I work for New Urban Arts, specifically as their Site Director for NUA Knights, an expansion program at Central High school that started in 2017. This partnership was able to come to fruition with the funds from a 21st Century Community Learning Center (21st CCLC) grant. A lot of organizations in RI have 21st CCLC grants across all youth ages and types of programs from YMCA's to places like New Urban Arts. It's a competitive grant since funding has increased very little (if at all) for these grants and organizational needs over the years have increased. I've, unfortunately, seen many great youth-serving orgs lose crucial funding from 21st CCLC because of this. It's very nerve-wracking every five years when the grant is up and you must rewrite and submit a new application. Especially when it is the main, and biggest, the funding stream for your programs like it is for my programs at NUA Knights (we were luckily just awarded the grant again for another 5 years 🎉).
While you're in those 5 years, 21st CCLC has a way to observe and evaluate the quality of your programs. It is called the RIPQA, Rhode Island Program Quality Assessment, which was adopted and modified from other states using similar tools. There are two main parts to this, Form A and Form B. Form A is an observation tool that assesses if the programs offer a Safe, Supportive, Interactive and Engaging environment for young people. And Form B evaluates the organization itself on; Family and Civic Engagement, Staffing and Professional Development, and Program Leadership.
While this is mandatory for programs with this grant I understand its importance but do feel it can often be surface level if an organization is not using it right. First, both Form A and Form B require the organization to form a team of key stakeholders to observe and evaluate the programs. Personally, I believe this needs to involve majority youth voices who are involved in the programs but I find that often does not happen, and are more adults in the space. But, if you are having the adults in the space evaluate how they run programs are you getting non-bias information? I think there could be a lot more evaluating of the evaluation (haha) tool to see if we're getting information from this to inform organizations on how to best serve young people.

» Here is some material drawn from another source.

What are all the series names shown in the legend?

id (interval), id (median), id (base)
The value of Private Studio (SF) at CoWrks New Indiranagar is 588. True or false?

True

PASA (Providence After School Alliance) posted an article about the Value of RIPQA that you can read here if you want another opinion as well.

I completely agree, I feel like people, orgs, society believe that they cannot learn from youth so they in a way are disengaged with them. It reminds me of working with instead of working for, and I think many people have this mindset. This also helps with any facades that some orgs may present when trying to keep their funding (talking about orgs that do not really care).
ReplyDeletethis is s the start of such a good discussion about any tool and HOW it is used! Hoping to make this a part of our work in class. And thanks for posting the PASA article, too!